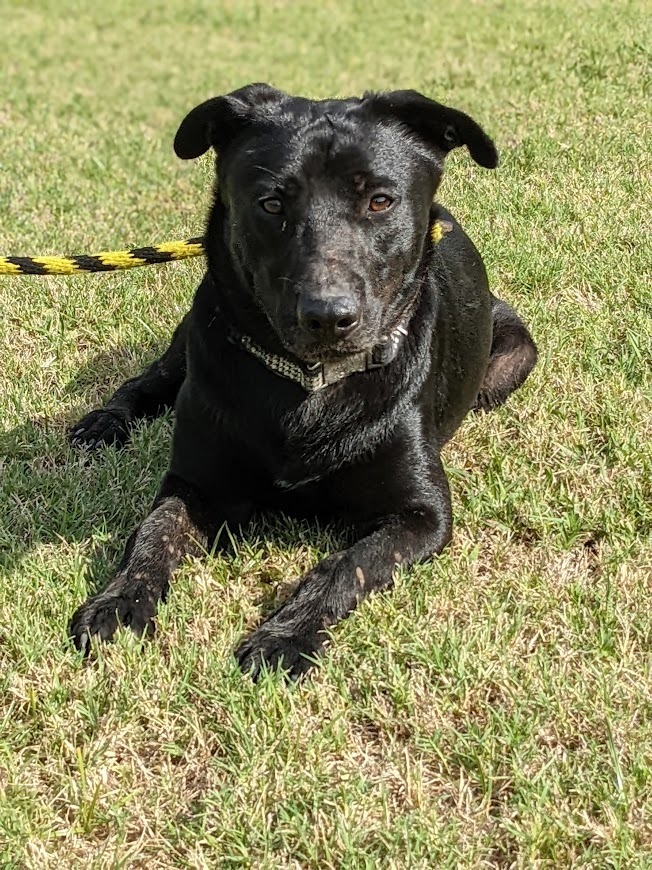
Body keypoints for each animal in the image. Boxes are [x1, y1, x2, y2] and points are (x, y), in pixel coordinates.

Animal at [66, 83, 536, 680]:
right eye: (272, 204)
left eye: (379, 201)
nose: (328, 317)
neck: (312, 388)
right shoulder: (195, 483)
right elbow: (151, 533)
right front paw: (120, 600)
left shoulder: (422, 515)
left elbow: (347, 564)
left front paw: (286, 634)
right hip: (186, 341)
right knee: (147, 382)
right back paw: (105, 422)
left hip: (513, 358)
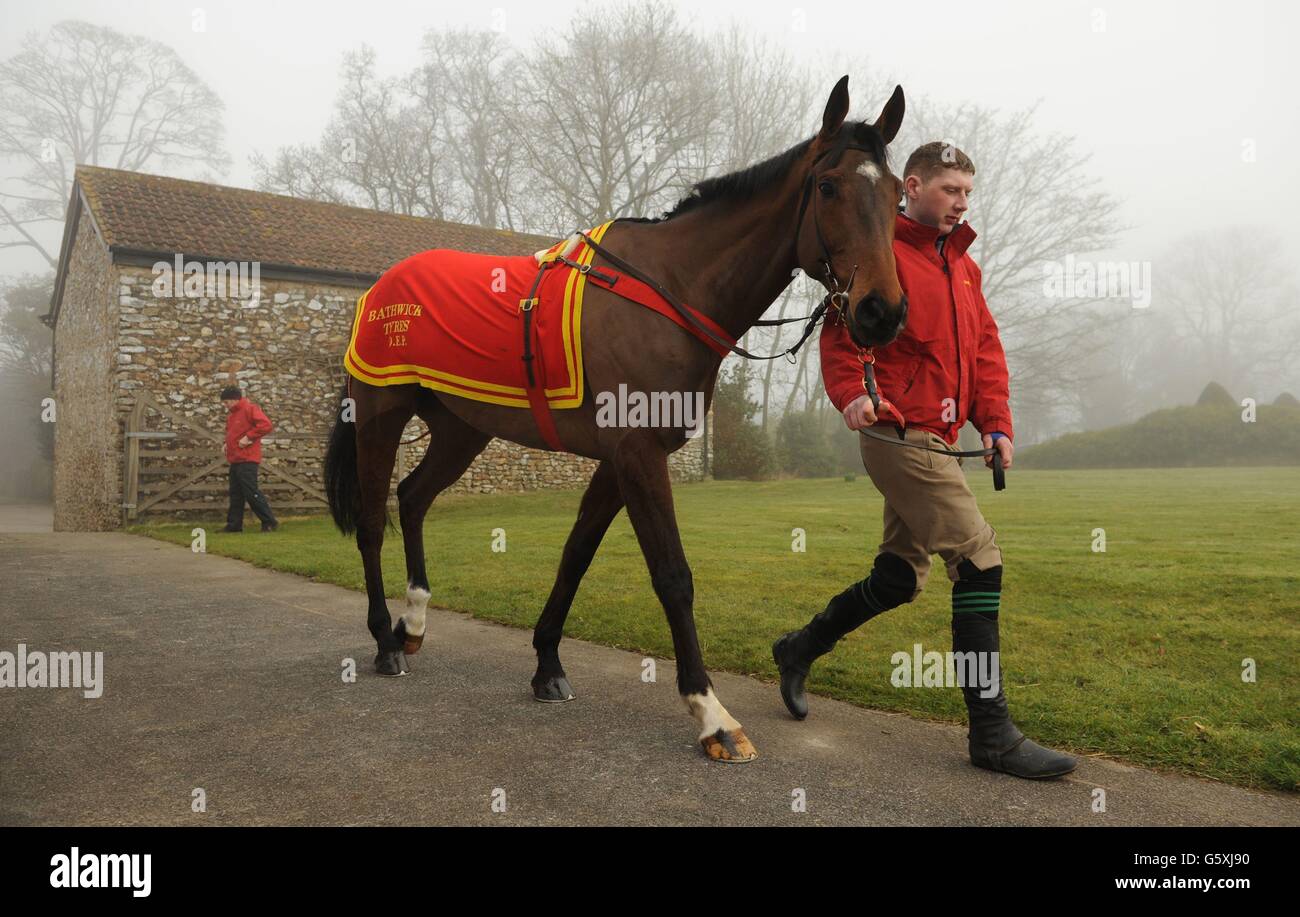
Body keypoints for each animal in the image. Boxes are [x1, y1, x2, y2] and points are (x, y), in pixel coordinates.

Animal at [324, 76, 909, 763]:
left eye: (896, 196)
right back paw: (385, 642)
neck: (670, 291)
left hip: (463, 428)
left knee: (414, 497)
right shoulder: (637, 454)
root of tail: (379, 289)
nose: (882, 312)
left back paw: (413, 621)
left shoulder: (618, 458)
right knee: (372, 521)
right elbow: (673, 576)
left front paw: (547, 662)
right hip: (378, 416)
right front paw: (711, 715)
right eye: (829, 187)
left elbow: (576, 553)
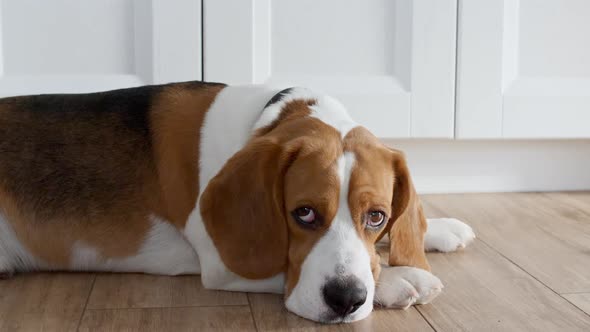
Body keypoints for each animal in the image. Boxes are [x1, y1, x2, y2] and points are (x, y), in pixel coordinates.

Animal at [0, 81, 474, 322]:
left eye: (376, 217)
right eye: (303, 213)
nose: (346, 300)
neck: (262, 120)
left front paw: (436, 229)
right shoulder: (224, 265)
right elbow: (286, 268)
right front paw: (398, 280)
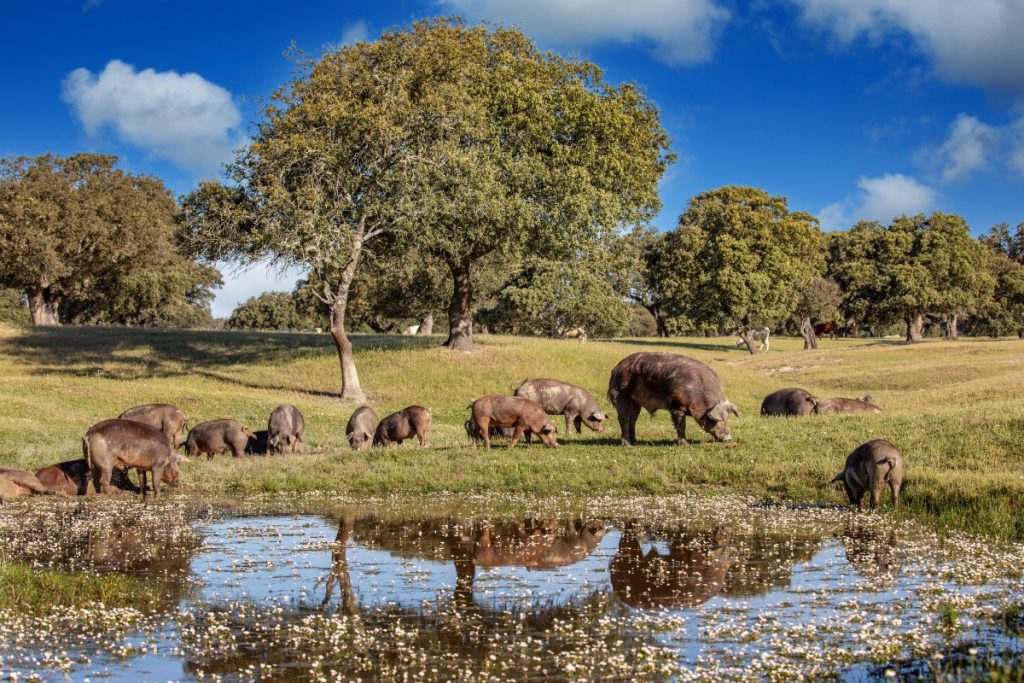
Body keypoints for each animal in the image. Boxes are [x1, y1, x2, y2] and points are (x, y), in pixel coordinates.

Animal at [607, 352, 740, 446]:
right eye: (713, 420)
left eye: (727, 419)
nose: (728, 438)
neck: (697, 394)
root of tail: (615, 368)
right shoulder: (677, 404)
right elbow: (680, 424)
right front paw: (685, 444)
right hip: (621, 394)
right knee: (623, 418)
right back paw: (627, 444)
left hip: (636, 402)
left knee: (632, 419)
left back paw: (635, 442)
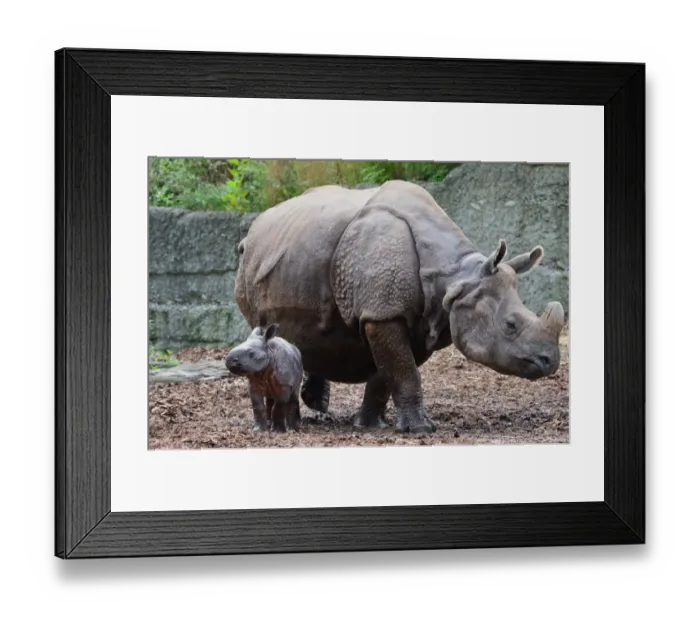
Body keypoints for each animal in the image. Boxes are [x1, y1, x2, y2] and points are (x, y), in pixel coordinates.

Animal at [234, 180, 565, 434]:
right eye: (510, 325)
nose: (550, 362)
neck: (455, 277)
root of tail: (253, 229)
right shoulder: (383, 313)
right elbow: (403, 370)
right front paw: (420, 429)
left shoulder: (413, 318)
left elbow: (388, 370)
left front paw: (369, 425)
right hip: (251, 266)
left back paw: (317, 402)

============================================================

* **TRY IT**:
From the line that contains "right elbow: (403, 370)" down to the last line above, print each line exactly as it appears.

* **TASK RESULT**:
right elbow: (403, 370)
right front paw: (420, 429)
left shoulder: (413, 318)
left elbow: (388, 370)
left front paw: (369, 425)
right hip: (251, 266)
left back paw: (317, 402)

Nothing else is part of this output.